▸ **Exercise passage**
○ ○ ○

Advocate I. C. Jones for the Defendant.
JUDGMENT
THE BAILIFF:
1. On 8th October, 2019, I gave an extempore ruling to the effect that the Defendant in this case had, at the end of the Crown's evidence no case to answer. At that time I indicated that I would give fuller reasons before that decision. These are those reasons.
2. The Defendant was charged with nine counts of fraudulent conversion. She had originally been charged with an additional count of fraud but that count was withdrawn prior to the commencement of the trial and the Crown offered no evidence. Only 9 counts appeared on the billet.
3. The essence of the Crown's case with regard to each of the 9 counts on the indictment was that customers of the Defendant's companies, Parisma Limited or Logistics to Go Limited, paid substantial sums of money to those companies for used clothes, used shoes, or used handbags for onward sale in foreign countries predominantly in Africa. The sums of money paid either consisted of a substantial sum by way of deposit or the entirety of the purchase consideration. Payment of the sums in advance secured for the purchasers a significant discount.

○ ○ ○

▸ **Task item A**
According to the judgment, how many counts of fraudulent conversion was the Defendant charged with?
▸ **Task item B**
Print the stretch of the judgment from "Advocate I. C." through "are those reasons.".
▸ **Task item C**
Turn the paragraph of the judgment that begins "The essence of the Crown's case" into a short list that keeps its main facts.

○ ○ ○

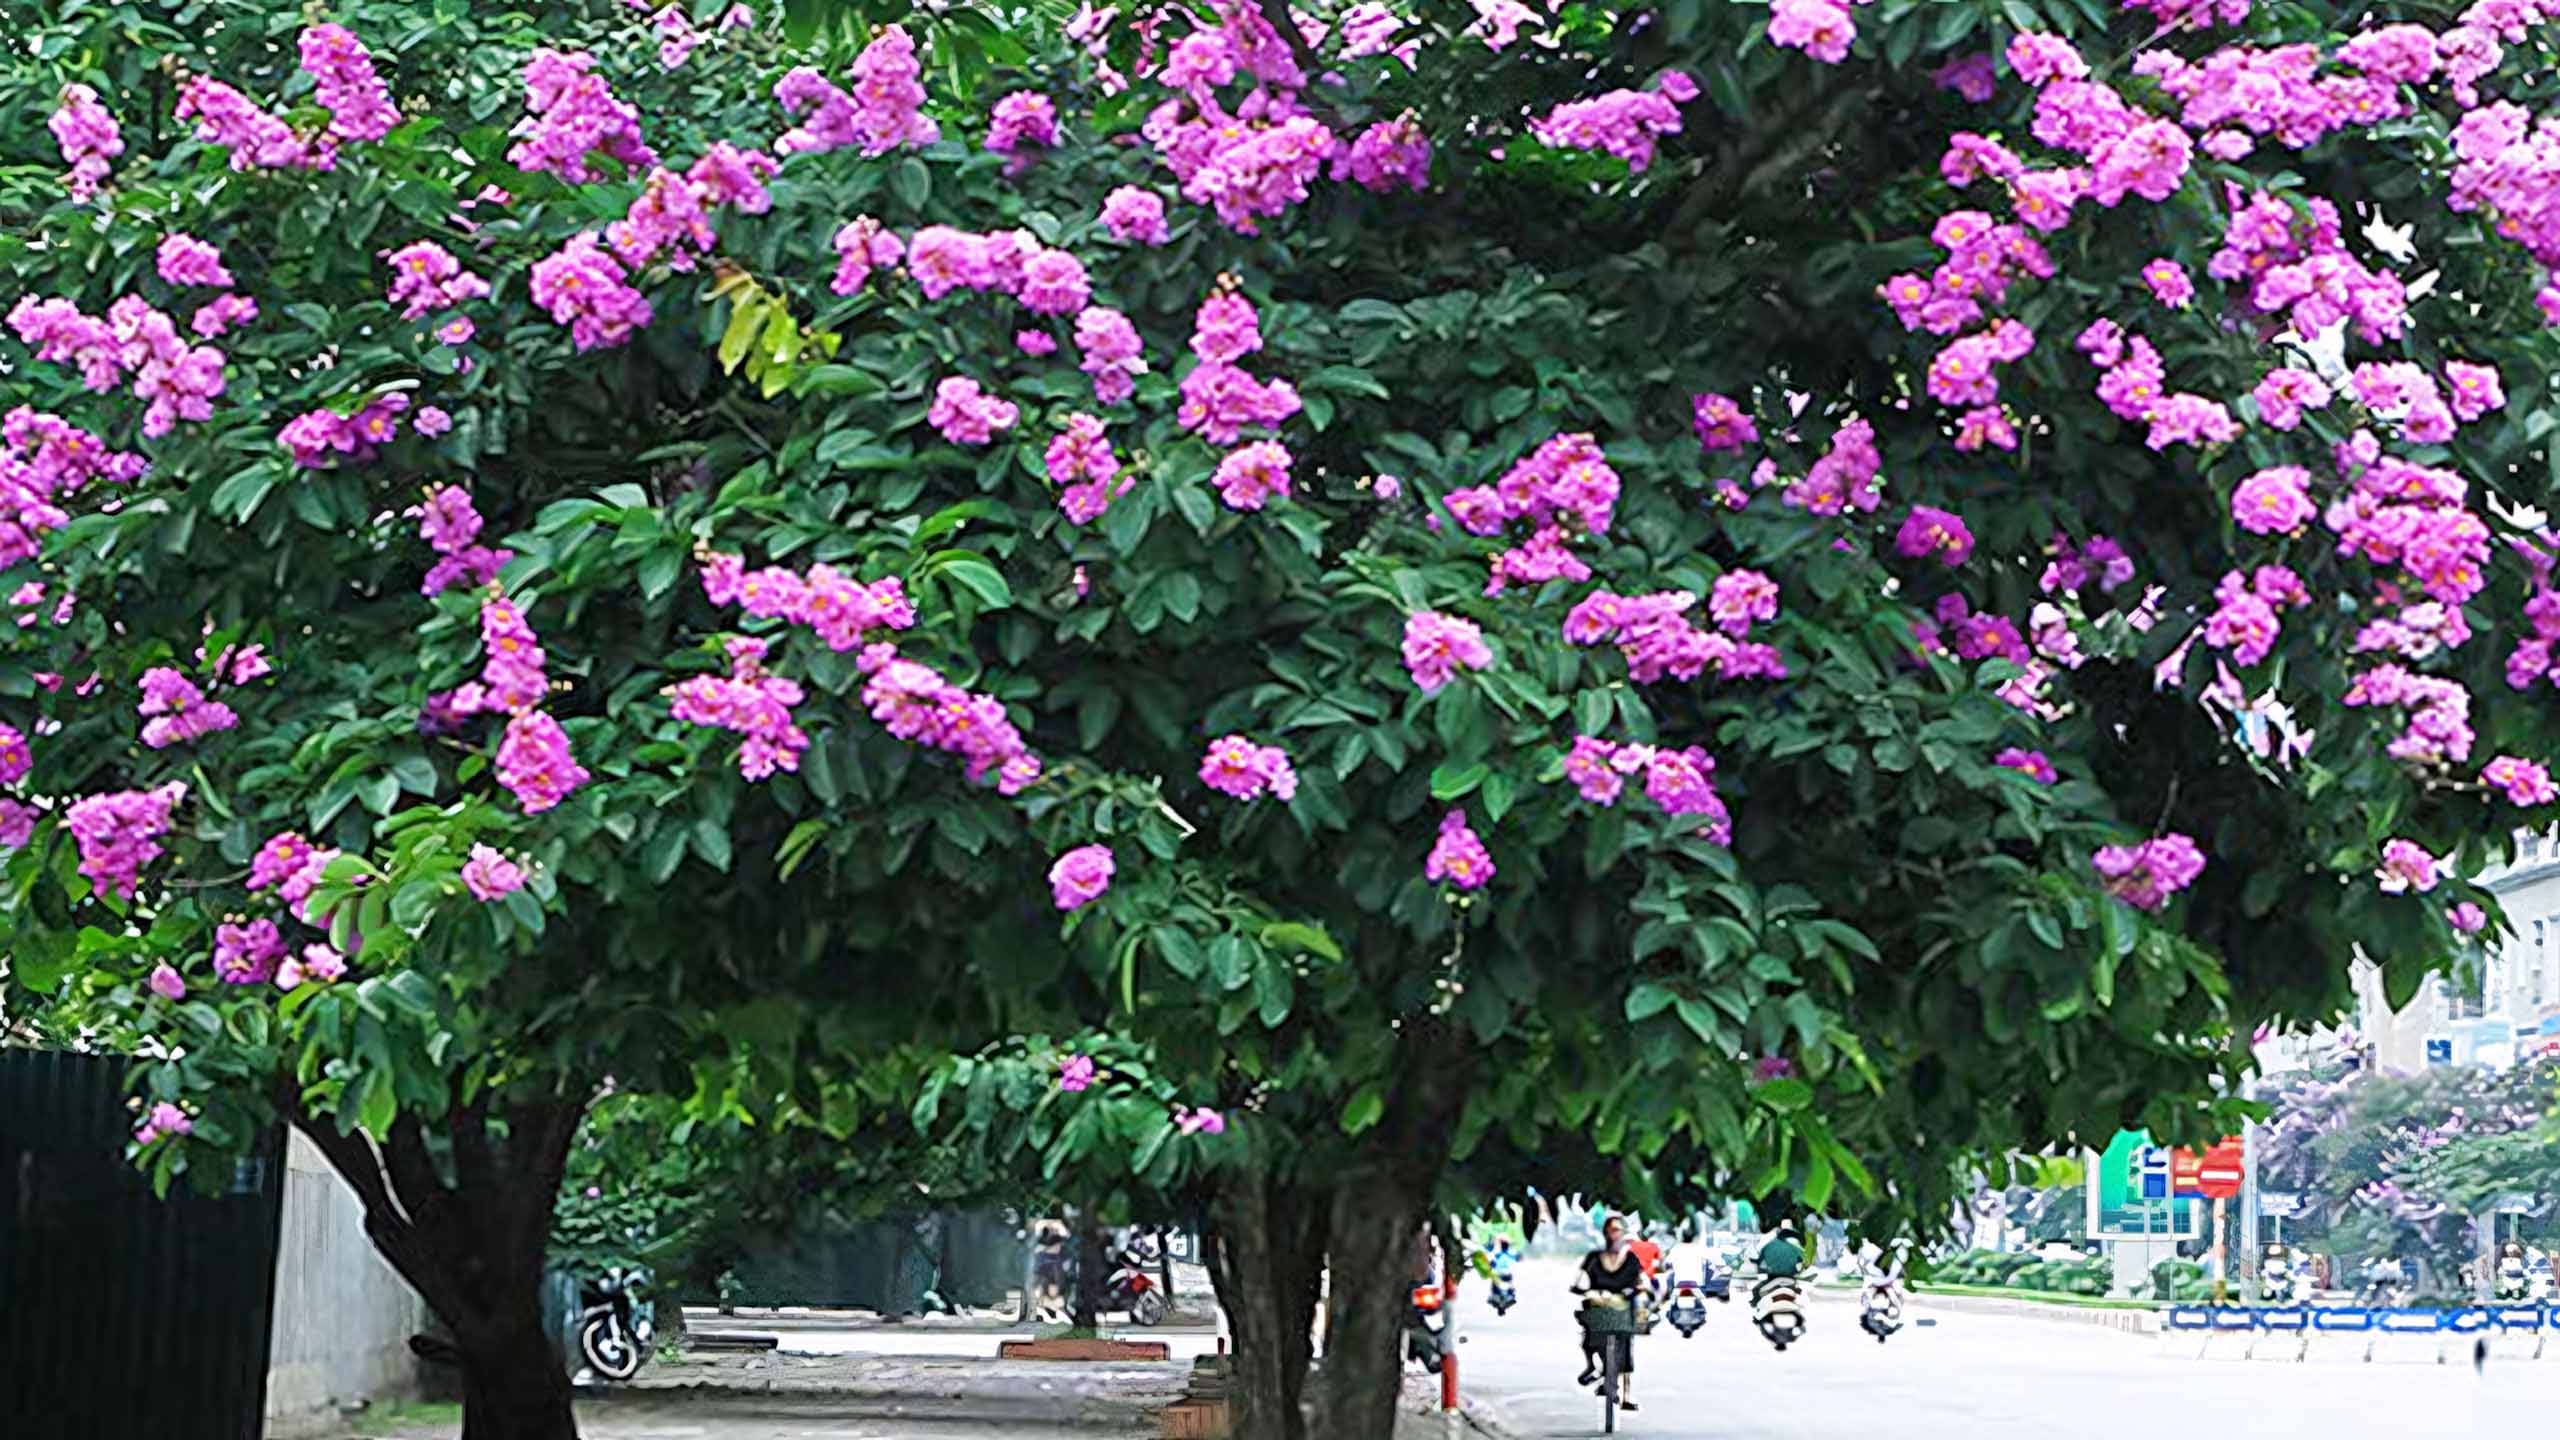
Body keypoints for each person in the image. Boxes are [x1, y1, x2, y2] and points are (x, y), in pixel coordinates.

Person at [1571, 1215, 1644, 1411]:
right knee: (1588, 1338)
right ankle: (1592, 1367)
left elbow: (1640, 1282)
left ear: (1623, 1233)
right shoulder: (1594, 1258)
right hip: (1598, 1310)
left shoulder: (1631, 1259)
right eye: (1611, 1230)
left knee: (1626, 1349)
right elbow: (1579, 1279)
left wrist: (1633, 1290)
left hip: (1622, 1312)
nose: (1614, 1234)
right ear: (1605, 1233)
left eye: (1617, 1230)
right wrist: (1583, 1289)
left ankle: (1626, 1396)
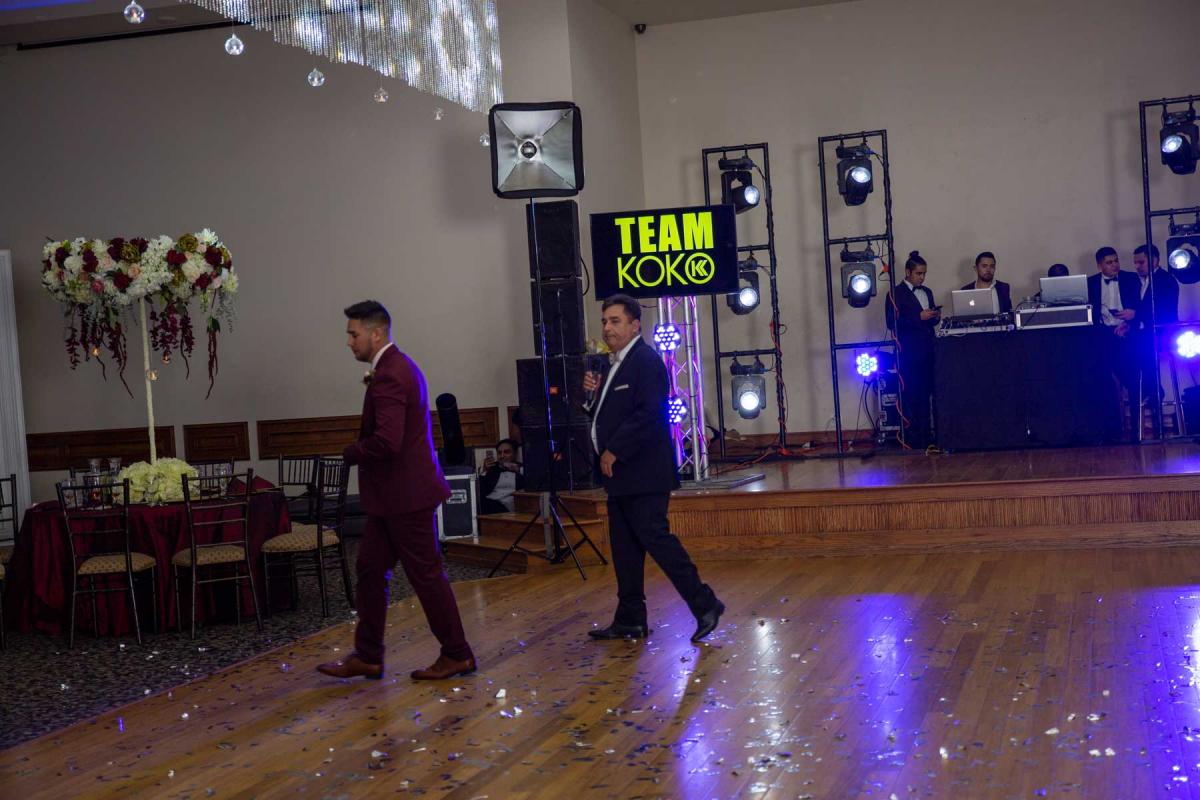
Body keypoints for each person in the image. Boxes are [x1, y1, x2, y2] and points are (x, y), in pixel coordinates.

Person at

○ ○ ○

▸ **Your response A**
Nine counts.

▸ **Your response B**
Advocate I. C. Jones for the Defendant.
JUDGMENT
THE BAILIFF:
1. On 8th October, 2019, I gave an extempore ruling to the effect that the Defendant in this case had, at the end of the Crown's evidence no case to answer. At that time I indicated that I would give fuller reasons before that decision. These are those reasons.

▸ **Your response C**
- Each of the 9 counts rested on customers paying substantial sums to the Defendant's companies, Parisma Limited or Logistics to Go Limited.
- The money was for used clothes, used shoes, or used handbags to be resold in foreign countries, mostly in Africa.
- The payments were either a substantial deposit or the whole purchase price.
- Paying in advance got the buyers a significant discount.